Problem description: Each entry is to be given again word for word; images are dropped.

Dataset entries
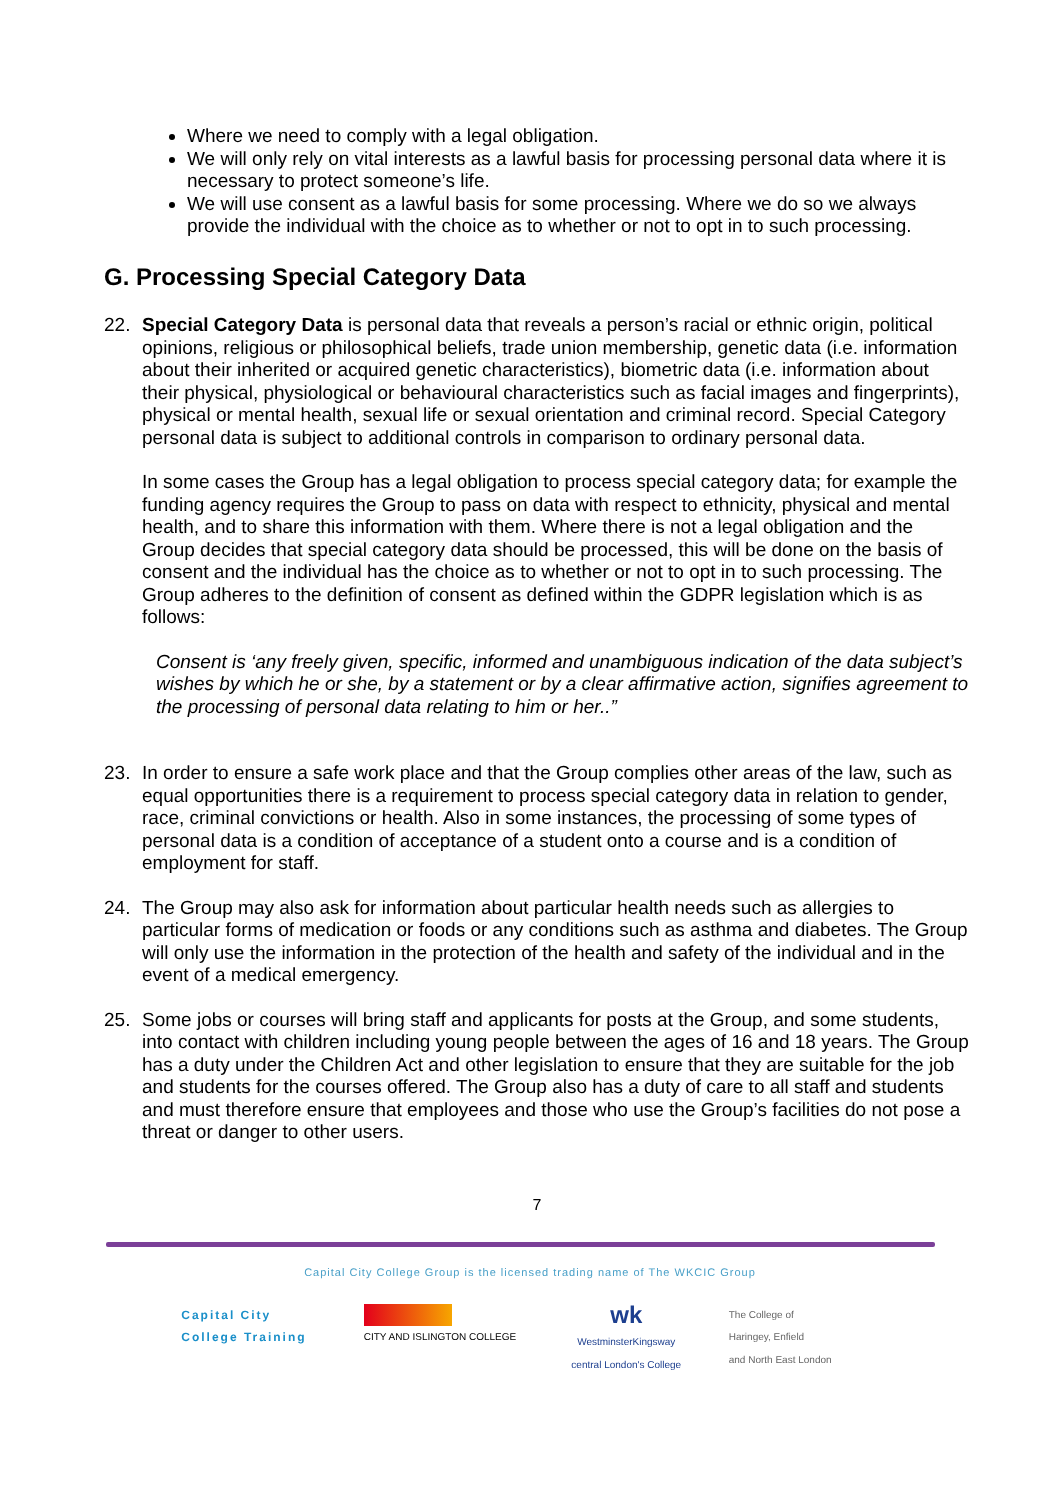Where we need to comply with a legal obligation.
We will only rely on vital interests as a lawful basis for processing personal data where it is necessary to protect someone’s life.
We will use consent as a lawful basis for some processing. Where we do so we always provide the individual with the choice as to whether or not to opt in to such processing.
G. Processing Special Category Data
22. Special Category Data is personal data that reveals a person’s racial or ethnic origin, political opinions, religious or philosophical beliefs, trade union membership, genetic data (i.e. information about their inherited or acquired genetic characteristics), biometric data (i.e. information about their physical, physiological or behavioural characteristics such as facial images and fingerprints), physical or mental health, sexual life or sexual orientation and criminal record. Special Category personal data is subject to additional controls in comparison to ordinary personal data.
In some cases the Group has a legal obligation to process special category data; for example the funding agency requires the Group to pass on data with respect to ethnicity, physical and mental health, and to share this information with them. Where there is not a legal obligation and the Group decides that special category data should be processed, this will be done on the basis of consent and the individual has the choice as to whether or not to opt in to such processing. The Group adheres to the definition of consent as defined within the GDPR legislation which is as follows:
Consent is ‘any freely given, specific, informed and unambiguous indication of the data subject’s wishes by which he or she, by a statement or by a clear affirmative action, signifies agreement to the processing of personal data relating to him or her..”
23. In order to ensure a safe work place and that the Group complies other areas of the law, such as equal opportunities there is a requirement to process special category data in relation to gender, race, criminal convictions or health. Also in some instances, the processing of some types of personal data is a condition of acceptance of a student onto a course and is a condition of employment for staff.
24. The Group may also ask for information about particular health needs such as allergies to particular forms of medication or foods or any conditions such as asthma and diabetes. The Group will only use the information in the protection of the health and safety of the individual and in the event of a medical emergency.
25. Some jobs or courses will bring staff and applicants for posts at the Group, and some students, into contact with children including young people between the ages of 16 and 18 years. The Group has a duty under the Children Act and other legislation to ensure that they are suitable for the job and students for the courses offered. The Group also has a duty of care to all staff and students and must therefore ensure that employees and those who use the Group’s facilities do not pose a threat or danger to other users.
7
Capital City College Group is the licensed trading name of The WKCIC Group
Capital City
College Training
CITY AND ISLINGTON COLLEGE
wk
WestminsterKingsway
central London's College
The College of
Haringey, Enfield
and North East London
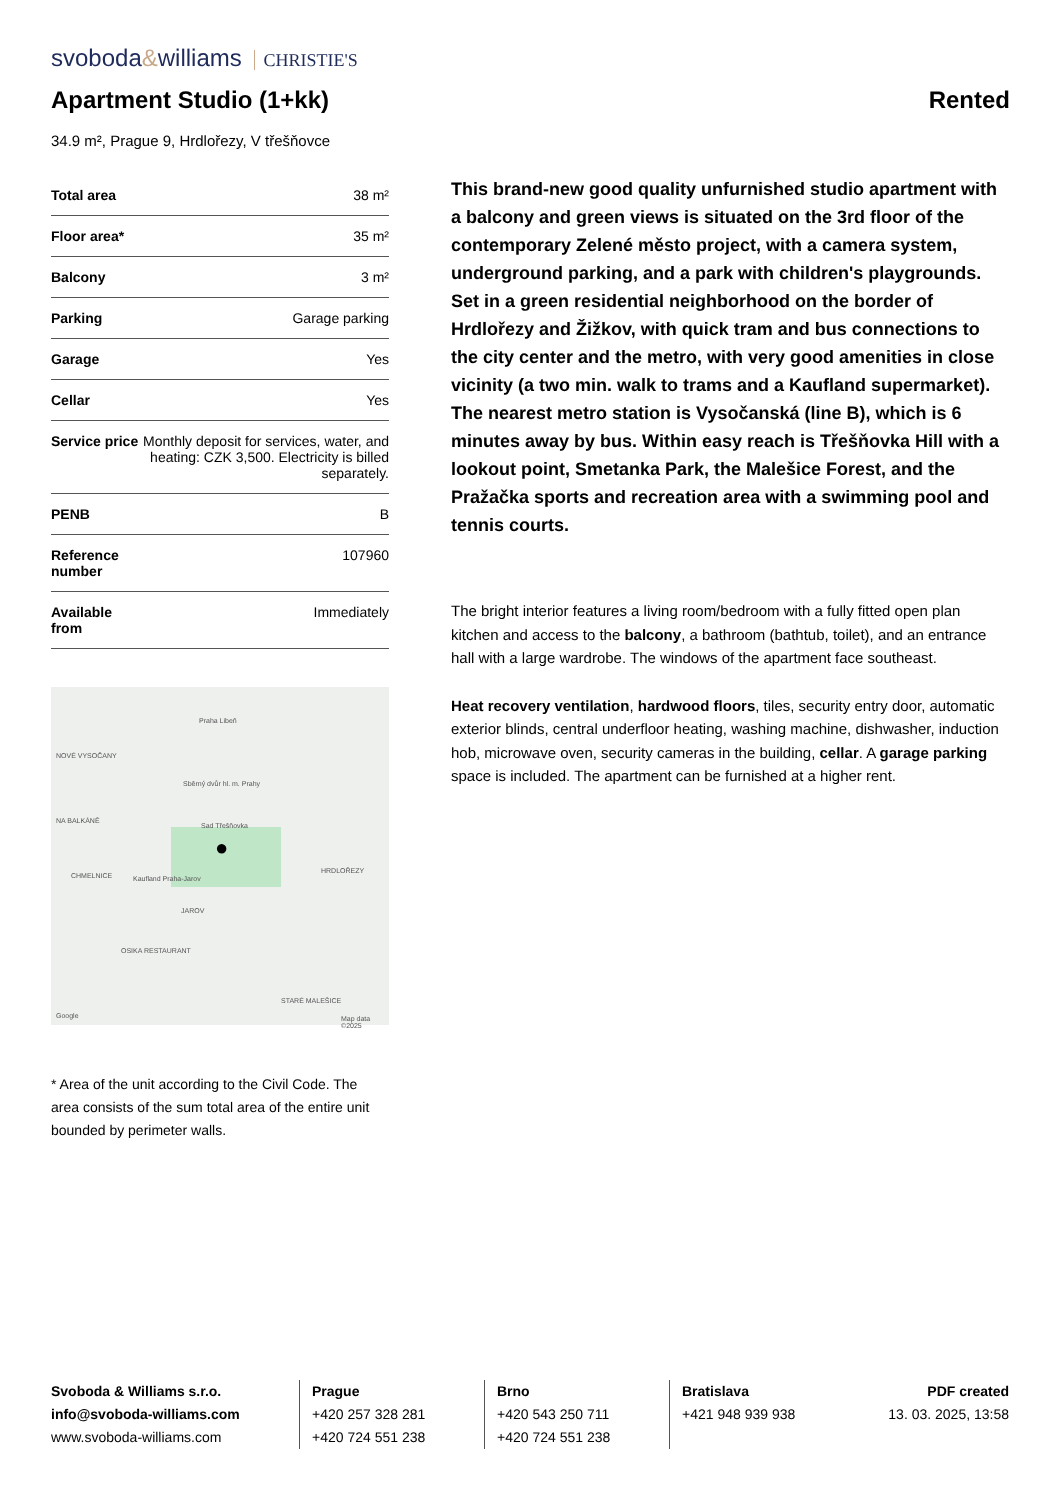svoboda&williams CHRISTIE'S
Apartment Studio (1+kk)
Rented
34.9 m², Prague 9, Hrdlořezy, V třešňovce
| Total area | 38 m² |
| Floor area* | 35 m² |
| Balcony | 3 m² |
| Parking | Garage parking |
| Garage | Yes |
| Cellar | Yes |
| Service price | Monthly deposit for services, water, and heating: CZK 3,500. Electricity is billed separately. |
| PENB | B |
| Reference number | 107960 |
| Available from | Immediately |
Praha Libeň
NOVÉ VYSOČANY
Sběrný dvůr hl. m. Prahy
Sad Třešňovka
NA BALKÁNĚ
CHMELNICE Kaufland Praha-Jarov
HRDLOŘEZY
JAROV
OSIKA RESTAURANT
STARÉ MALEŠICE
Google Map data ©2025
●
* Area of the unit according to the Civil Code. The area consists of the sum total area of the entire unit bounded by perimeter walls.
This brand-new good quality unfurnished studio apartment with a balcony and green views is situated on the 3rd floor of the contemporary Zelené město project, with a camera system, underground parking, and a park with children's playgrounds. Set in a green residential neighborhood on the border of Hrdlořezy and Žižkov, with quick tram and bus connections to the city center and the metro, with very good amenities in close vicinity (a two min. walk to trams and a Kaufland supermarket). The nearest metro station is Vysočanská (line B), which is 6 minutes away by bus. Within easy reach is Třešňovka Hill with a lookout point, Smetanka Park, the Malešice Forest, and the Pražačka sports and recreation area with a swimming pool and tennis courts.
The bright interior features a living room/bedroom with a fully fitted open plan kitchen and access to the balcony, a bathroom (bathtub, toilet), and an entrance hall with a large wardrobe. The windows of the apartment face southeast.
Heat recovery ventilation, hardwood floors, tiles, security entry door, automatic exterior blinds, central underfloor heating, washing machine, dishwasher, induction hob, microwave oven, security cameras in the building, cellar. A garage parking space is included. The apartment can be furnished at a higher rent.
Svoboda & Williams s.r.o.
info@svoboda-williams.com
www.svoboda-williams.com
Prague
+420 257 328 281
+420 724 551 238
Brno
+420 543 250 711
+420 724 551 238
Bratislava
+421 948 939 938
PDF created
13. 03. 2025, 13:58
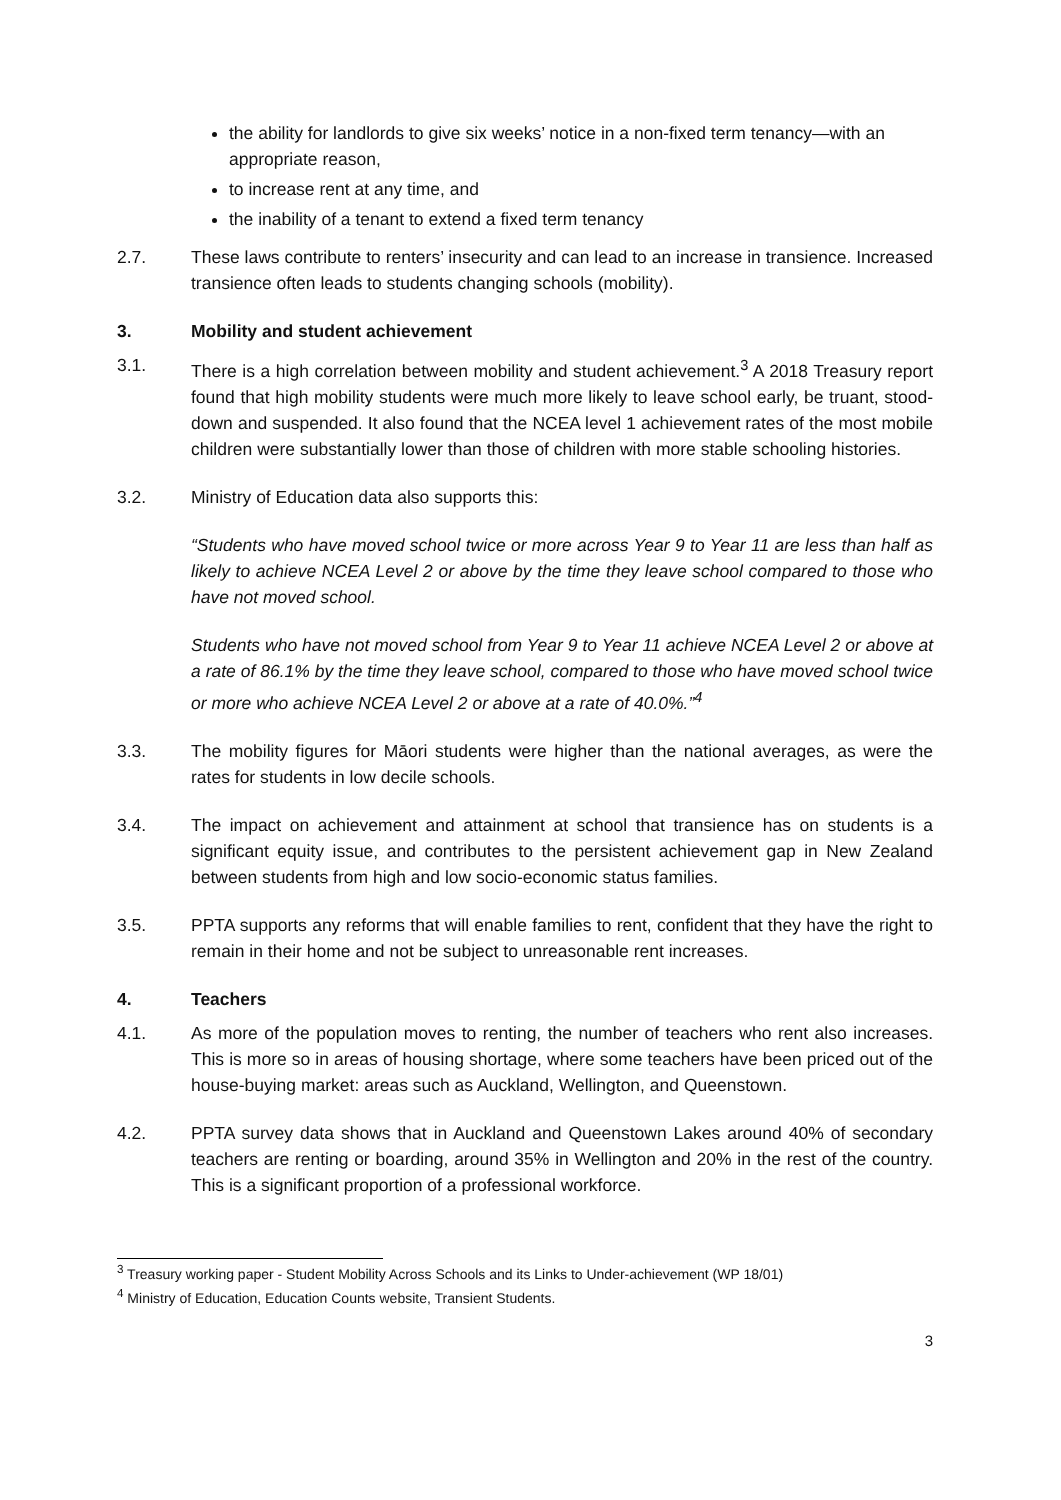the ability for landlords to give six weeks’ notice in a non-fixed term tenancy—with an appropriate reason,
to increase rent at any time, and
the inability of a tenant to extend a fixed term tenancy
2.7. These laws contribute to renters’ insecurity and can lead to an increase in transience. Increased transience often leads to students changing schools (mobility).
3. Mobility and student achievement
3.1. There is a high correlation between mobility and student achievement.<sup>3</sup> A 2018 Treasury report found that high mobility students were much more likely to leave school early, be truant, stood-down and suspended. It also found that the NCEA level 1 achievement rates of the most mobile children were substantially lower than those of children with more stable schooling histories.
3.2. Ministry of Education data also supports this:
“Students who have moved school twice or more across Year 9 to Year 11 are less than half as likely to achieve NCEA Level 2 or above by the time they leave school compared to those who have not moved school.
Students who have not moved school from Year 9 to Year 11 achieve NCEA Level 2 or above at a rate of 86.1% by the time they leave school, compared to those who have moved school twice or more who achieve NCEA Level 2 or above at a rate of 40.0%.”<sup>4</sup>
3.3. The mobility figures for Māori students were higher than the national averages, as were the rates for students in low decile schools.
3.4. The impact on achievement and attainment at school that transience has on students is a significant equity issue, and contributes to the persistent achievement gap in New Zealand between students from high and low socio-economic status families.
3.5. PPTA supports any reforms that will enable families to rent, confident that they have the right to remain in their home and not be subject to unreasonable rent increases.
4. Teachers
4.1. As more of the population moves to renting, the number of teachers who rent also increases. This is more so in areas of housing shortage, where some teachers have been priced out of the house-buying market: areas such as Auckland, Wellington, and Queenstown.
4.2. PPTA survey data shows that in Auckland and Queenstown Lakes around 40% of secondary teachers are renting or boarding, around 35% in Wellington and 20% in the rest of the country. This is a significant proportion of a professional workforce.
<sup>3</sup> Treasury working paper - Student Mobility Across Schools and its Links to Under-achievement (WP 18/01)
<sup>4</sup> Ministry of Education, Education Counts website, Transient Students.
3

Answer:
Where we need to comply with a legal obligation.
We will only rely on vital interests as a lawful basis for processing personal data where it is necessary to protect someone’s life.
We will use consent as a lawful basis for some processing. Where we do so we always provide the individual with the choice as to whether or not to opt in to such processing.
G. Processing Special Category Data
22. Special Category Data is personal data that reveals a person’s racial or ethnic origin, political opinions, religious or philosophical beliefs, trade union membership, genetic data (i.e. information about their inherited or acquired genetic characteristics), biometric data (i.e. information about their physical, physiological or behavioural characteristics such as facial images and fingerprints), physical or mental health, sexual life or sexual orientation and criminal record. Special Category personal data is subject to additional controls in comparison to ordinary personal data.
In some cases the Group has a legal obligation to process special category data; for example the funding agency requires the Group to pass on data with respect to ethnicity, physical and mental health, and to share this information with them. Where there is not a legal obligation and the Group decides that special category data should be processed, this will be done on the basis of consent and the individual has the choice as to whether or not to opt in to such processing. The Group adheres to the definition of consent as defined within the GDPR legislation which is as follows:
Consent is ‘any freely given, specific, informed and unambiguous indication of the data subject’s wishes by which he or she, by a statement or by a clear affirmative action, signifies agreement to the processing of personal data relating to him or her..”
23. In order to ensure a safe work place and that the Group complies other areas of the law, such as equal opportunities there is a requirement to process special category data in relation to gender, race, criminal convictions or health. Also in some instances, the processing of some types of personal data is a condition of acceptance of a student onto a course and is a condition of employment for staff.
24. The Group may also ask for information about particular health needs such as allergies to particular forms of medication or foods or any conditions such as asthma and diabetes. The Group will only use the information in the protection of the health and safety of the individual and in the event of a medical emergency.
25. Some jobs or courses will bring staff and applicants for posts at the Group, and some students, into contact with children including young people between the ages of 16 and 18 years. The Group has a duty under the Children Act and other legislation to ensure that they are suitable for the job and students for the courses offered. The Group also has a duty of care to all staff and students and must therefore ensure that employees and those who use the Group’s facilities do not pose a threat or danger to other users.
7
Capital City College Group is the licensed trading name of The WKCIC Group
Capital City
College Training
CITY AND ISLINGTON COLLEGE
wk
WestminsterKingsway
central London's College
The College of
Haringey, Enfield
and North East London
svoboda&williams CHRISTIE'S
Apartment Studio (1+kk)
Rented
34.9 m², Prague 9, Hrdlořezy, V třešňovce
| Total area | 38 m² |
| Floor area* | 35 m² |
| Balcony | 3 m² |
| Parking | Garage parking |
| Garage | Yes |
| Cellar | Yes |
| Service price | Monthly deposit for services, water, and heating: CZK 3,500. Electricity is billed separately. |
| PENB | B |
| Reference number | 107960 |
| Available from | Immediately |
Praha Libeň
NOVÉ VYSOČANY
Sběrný dvůr hl. m. Prahy
Sad Třešňovka
NA BALKÁNĚ
CHMELNICE Kaufland Praha-Jarov
HRDLOŘEZY
JAROV
OSIKA RESTAURANT
STARÉ MALEŠICE
Google Map data ©2025
●
* Area of the unit according to the Civil Code. The area consists of the sum total area of the entire unit bounded by perimeter walls.
This brand-new good quality unfurnished studio apartment with a balcony and green views is situated on the 3rd floor of the contemporary Zelené město project, with a camera system, underground parking, and a park with children's playgrounds. Set in a green residential neighborhood on the border of Hrdlořezy and Žižkov, with quick tram and bus connections to the city center and the metro, with very good amenities in close vicinity (a two min. walk to trams and a Kaufland supermarket). The nearest metro station is Vysočanská (line B), which is 6 minutes away by bus. Within easy reach is Třešňovka Hill with a lookout point, Smetanka Park, the Malešice Forest, and the Pražačka sports and recreation area with a swimming pool and tennis courts.
The bright interior features a living room/bedroom with a fully fitted open plan kitchen and access to the balcony, a bathroom (bathtub, toilet), and an entrance hall with a large wardrobe. The windows of the apartment face southeast.
Heat recovery ventilation, hardwood floors, tiles, security entry door, automatic exterior blinds, central underfloor heating, washing machine, dishwasher, induction hob, microwave oven, security cameras in the building, cellar. A garage parking space is included. The apartment can be furnished at a higher rent.
Svoboda & Williams s.r.o.
info@svoboda-williams.com
www.svoboda-williams.com
Prague
+420 257 328 281
+420 724 551 238
Brno
+420 543 250 711
+420 724 551 238
Bratislava
+421 948 939 938
PDF created
13. 03. 2025, 13:58
the ability for landlords to give six weeks’ notice in a non-fixed term tenancy—with an appropriate reason,
to increase rent at any time, and
the inability of a tenant to extend a fixed term tenancy
2.7. These laws contribute to renters’ insecurity and can lead to an increase in transience. Increased transience often leads to students changing schools (mobility).
3. Mobility and student achievement
3.1. There is a high correlation between mobility and student achievement.<sup>3</sup> A 2018 Treasury report found that high mobility students were much more likely to leave school early, be truant, stood-down and suspended. It also found that the NCEA level 1 achievement rates of the most mobile children were substantially lower than those of children with more stable schooling histories.
3.2. Ministry of Education data also supports this:
“Students who have moved school twice or more across Year 9 to Year 11 are less than half as likely to achieve NCEA Level 2 or above by the time they leave school compared to those who have not moved school.
Students who have not moved school from Year 9 to Year 11 achieve NCEA Level 2 or above at a rate of 86.1% by the time they leave school, compared to those who have moved school twice or more who achieve NCEA Level 2 or above at a rate of 40.0%.”<sup>4</sup>
3.3. The mobility figures for Māori students were higher than the national averages, as were the rates for students in low decile schools.
3.4. The impact on achievement and attainment at school that transience has on students is a significant equity issue, and contributes to the persistent achievement gap in New Zealand between students from high and low socio-economic status families.
3.5. PPTA supports any reforms that will enable families to rent, confident that they have the right to remain in their home and not be subject to unreasonable rent increases.
4. Teachers
4.1. As more of the population moves to renting, the number of teachers who rent also increases. This is more so in areas of housing shortage, where some teachers have been priced out of the house-buying market: areas such as Auckland, Wellington, and Queenstown.
4.2. PPTA survey data shows that in Auckland and Queenstown Lakes around 40% of secondary teachers are renting or boarding, around 35% in Wellington and 20% in the rest of the country. This is a significant proportion of a professional workforce.
<sup>3</sup> Treasury working paper - Student Mobility Across Schools and its Links to Under-achievement (WP 18/01)
<sup>4</sup> Ministry of Education, Education Counts website, Transient Students.
3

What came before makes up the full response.